Analysis

To find interesting signals in the ether, a spot of listening is now in order. The command I used previously for listening to the radio delivers noise on other frequencies if nothing is transmitting. Digital signals sound different from noise and thus provide input for further analysis. (Keep in mind that some jurisdictions limit the frequency ranges authorized for casual listening and might prohibit intercepting police and emergency broadcasts.)

To scan larger frequency ranges, you will need a program like Gqrx [4], which offers a practical front end, visually processing the data to create line and waterfall charts (Figure 2).

Figure 2: Representing frequency data with Gqrx.

And Now for the Weather

Because the right frequency is printed on my weather station, luckily, there was no need to search. When I set the frequency to 868MHz, I could hear pops every few seconds; I recorded and then analyzed these transmissions with the Audacity audio editor. Importing the data resulted in the test image from Figure 3.

Figure 3: Zooming in on one of the peaks in the data with Audacity revealed the chart shown in Figure 4.

Figure 4: Use a script to decode the bit pattern shown in Audacity.

In fact, the magnified view revealed a pattern. I now had to decode the signal in order to read the data (temperature and humidity). An Internet search showed that someone had already done this work [5] [6].

Christophe Jacquet's pydemod package assumes a 16-bit preamble, consisting of 1010101010101010. Following this, a sensor (see the Pydemod website [7]) sends 17200 baud signal using on-off keying. For a rising curve, as shown of Figure 5, 1 is transmitted, while a 0 is sent for a drop. To discover whether the values are rising, evaluate the ratio of the numerical values of the samples compared with the baud rate.

Figure 5: Finally, the correctly demodulated signal.

My initial tests, which evaluated data from rtl_fm using decode_tfa.py [8], remained inconclusive. Unfortunately, Christophe's records did not indicate how he called rtl_fm to obtain the raw data for the analysis. Also, the screenshot of the received data in his blog looked very different from mine.

Luckily, Christophe helped me out and expanded his script so that it also works with the data from my weather sensor. We discovered the following problems:

• My samples were created with the wrong modulation method. The transmitter modulates the amplitude not the frequency.

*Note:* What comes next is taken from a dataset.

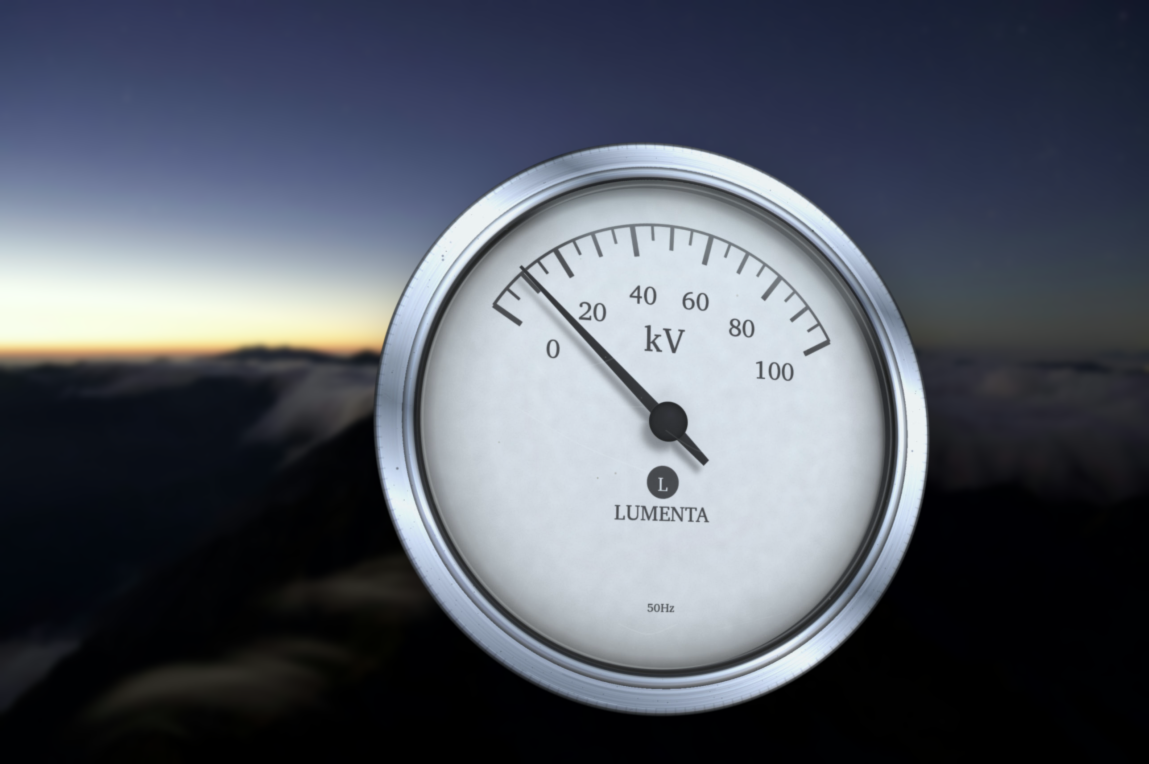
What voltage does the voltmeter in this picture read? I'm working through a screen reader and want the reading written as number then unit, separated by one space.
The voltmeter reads 10 kV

It is therefore necessary to run rtl_fm with the -M parameter.
• My transmitter sends the data at 9600 instead of 17200 baud.
• The data preamble was not 1010101010101010, but 101010101010101010101010, so it was actually 24 bits instead of 16.

I found another difference between my test system and Christophe's data: His radio reception system, a FUNcube dongle, supplied the data in big-endian format; the DVB-T stick used in my test, however, used little-endian format. Christophe had to adjust the section code that transforms the raw samples to numbers for further processing.

The temperature coding remained the same in both scenarios. Three nibbles (4 bits) encode a temperature digit in BCD (Binary Coded Decimal), where the third digit shows tenths of a degree. My temperature sensor added 40 to the temperature reading, presumably to handle degrees below zero. The next 8 bits then encode the humidity.

The first version of the script also assumed that the input was a WAV file that contained exactly the bits with the information and no noise. The script, which Christophe has now significantly revised and expanded, includes a few more new features, such as:

• It detects a data peak when the numerical value of the sample exceeds a limit. This currently limit is set to 4000, but you can change it – depending on the transmitter output.
• The data can also be present in raw mode, that is, without a WAV header, but at the moment, the rate must be 160,000 per second.
• The length of the preamble is managed by a separate parameter.
• You can adjust the baud rate for the data transfer.

The following call generates a stream of temperature measurements:

rtl_fm -M -f 868.4M -s 160k - | python decode_tfa.py --raw - --bitrate 9600 --synclen 24

Listing 3 shows the output from the command. From time to time, the measurement data is faulty. You can detect a problem because a checksum is included, and its expected value and determined value are output. If the expected and determined values deviate from each other, a measurement error has occurred. Extreme temperature jumps are actually impossible; however, two measurements can differ by more than 1 degree Celsius.

In practical tests, we found that the antenna should not be too far from the receiver. Even at a distance of 5 meters, the peak value dropped significantly in my tests. If the value is too close to the noise, the script cannot detect the beginning of the data.

The Python script outputs the minimum, maximum, and average values at runtime. However, in a practice test, it happened again and again that the deflection returned by the stick was too weak. This problem might be due to automatic signal amplification. You can either fix the value using the -g value parameter or unplug the stick and plug it back into the computer.

Easy Weather

With very little financial outlay and, ultimately, very little software, you can solve the problem of reading data from a weather station and converting into a digitally processable format. The base station of my test device also receives data with weather and pollen forecasts via the legacy pager network. You can receive and decode this pager data using the multimode-ng tool. The pager data is sent in plain text, but the string encoding is still undocumented.

A big thank you goes to Christophe Jacquet for the modifications to his script that allowed for real-time streaming.